● **ASSIGNED TASK**:
Please output every line of the records as a JSON list of strings, one string per line, with blank lines left out. Leave the pictures out of the answer.

#### INPUT MATERIAL ####

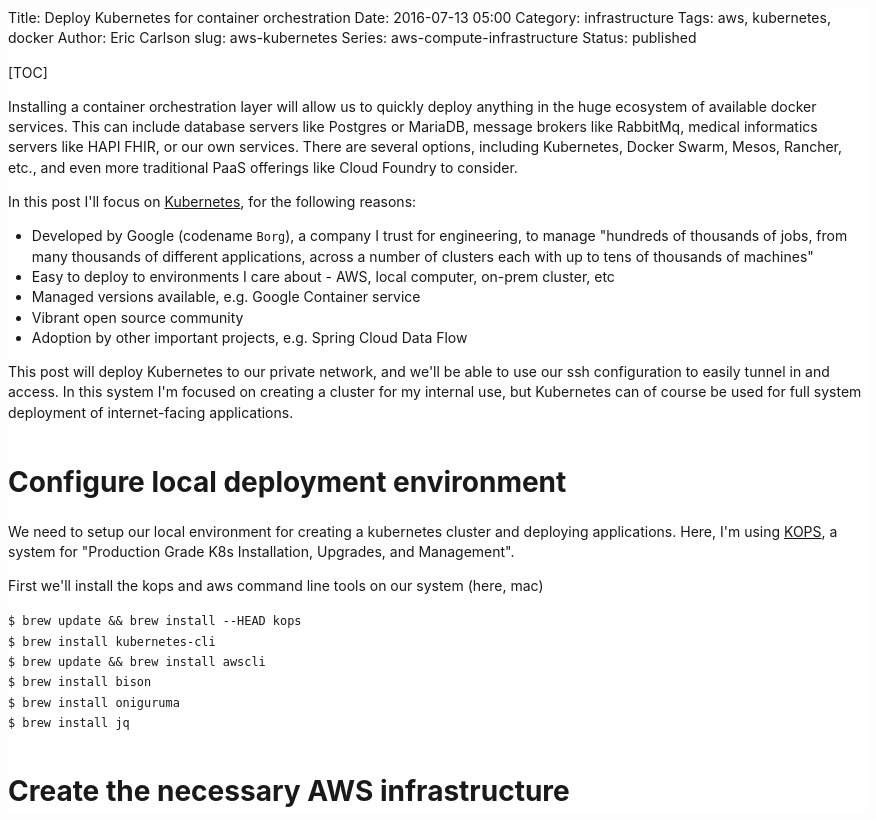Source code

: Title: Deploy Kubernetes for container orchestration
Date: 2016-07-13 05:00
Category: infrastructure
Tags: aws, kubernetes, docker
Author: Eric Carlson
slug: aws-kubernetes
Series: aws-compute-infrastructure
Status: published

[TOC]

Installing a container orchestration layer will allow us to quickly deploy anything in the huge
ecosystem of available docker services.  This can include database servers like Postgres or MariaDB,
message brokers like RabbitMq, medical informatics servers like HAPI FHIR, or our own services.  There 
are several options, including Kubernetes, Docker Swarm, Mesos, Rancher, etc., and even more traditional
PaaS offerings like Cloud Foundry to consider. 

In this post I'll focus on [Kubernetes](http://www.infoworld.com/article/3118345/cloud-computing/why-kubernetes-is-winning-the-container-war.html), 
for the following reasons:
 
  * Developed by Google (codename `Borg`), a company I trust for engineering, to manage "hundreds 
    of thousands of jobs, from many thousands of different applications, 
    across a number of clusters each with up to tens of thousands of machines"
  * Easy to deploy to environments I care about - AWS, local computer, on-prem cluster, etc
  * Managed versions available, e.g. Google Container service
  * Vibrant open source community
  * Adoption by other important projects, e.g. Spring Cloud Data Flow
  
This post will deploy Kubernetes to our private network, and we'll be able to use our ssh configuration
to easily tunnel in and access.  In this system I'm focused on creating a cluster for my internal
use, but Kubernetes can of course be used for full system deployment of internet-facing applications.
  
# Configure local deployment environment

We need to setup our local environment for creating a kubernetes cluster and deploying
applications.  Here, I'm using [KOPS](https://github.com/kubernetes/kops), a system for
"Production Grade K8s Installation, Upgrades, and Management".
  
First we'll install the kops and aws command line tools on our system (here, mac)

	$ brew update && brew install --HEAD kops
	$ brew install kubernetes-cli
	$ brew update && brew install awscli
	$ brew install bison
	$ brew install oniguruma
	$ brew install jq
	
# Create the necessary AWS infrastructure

####

● **WRITTEN SOLUTION**:
[
  "Source code",
  ": Title: Deploy Kubernetes for container orchestration",
  "Date: 2016-07-13 05:00",
  "Category: infrastructure",
  "Tags: aws, kubernetes, docker",
  "Author: Eric Carlson",
  "slug: aws-kubernetes",
  "Series: aws-compute-infrastructure",
  "Status: published",
  "[TOC]",
  "Installing a container orchestration layer will allow us to quickly deploy anything in the huge",
  "ecosystem of available docker services.  This can include database servers like Postgres or MariaDB,",
  "message brokers like RabbitMq, medical informatics servers like HAPI FHIR, or our own services.  There ",
  "are several options, including Kubernetes, Docker Swarm, Mesos, Rancher, etc., and even more traditional",
  "PaaS offerings like Cloud Foundry to consider. ",
  "In this post I'll focus on [Kubernetes](http://www.infoworld.com/article/3118345/cloud-computing/why-kubernetes-is-winning-the-container-war.html), ",
  "for the following reasons:",
  "  * Developed by Google (codename `Borg`), a company I trust for engineering, to manage \"hundreds ",
  "    of thousands of jobs, from many thousands of different applications, ",
  "    across a number of clusters each with up to tens of thousands of machines\"",
  "  * Easy to deploy to environments I care about - AWS, local computer, on-prem cluster, etc",
  "  * Managed versions available, e.g. Google Container service",
  "  * Vibrant open source community",
  "  * Adoption by other important projects, e.g. Spring Cloud Data Flow",
  "This post will deploy Kubernetes to our private network, and we'll be able to use our ssh configuration",
  "to easily tunnel in and access.  In this system I'm focused on creating a cluster for my internal",
  "use, but Kubernetes can of course be used for full system deployment of internet-facing applications.",
  "# Configure local deployment environment",
  "We need to setup our local environment for creating a kubernetes cluster and deploying",
  "applications.  Here, I'm using [KOPS](https://github.com/kubernetes/kops), a system for",
  "\"Production Grade K8s Installation, Upgrades, and Management\".",
  "First we'll install the kops and aws command line tools on our system (here, mac)",
  "\t$ brew update && brew install --HEAD kops",
  "\t$ brew install kubernetes-cli",
  "\t$ brew update && brew install awscli",
  "\t$ brew install bison",
  "\t$ brew install oniguruma",
  "\t$ brew install jq",
  "# Create the necessary AWS infrastructure"
]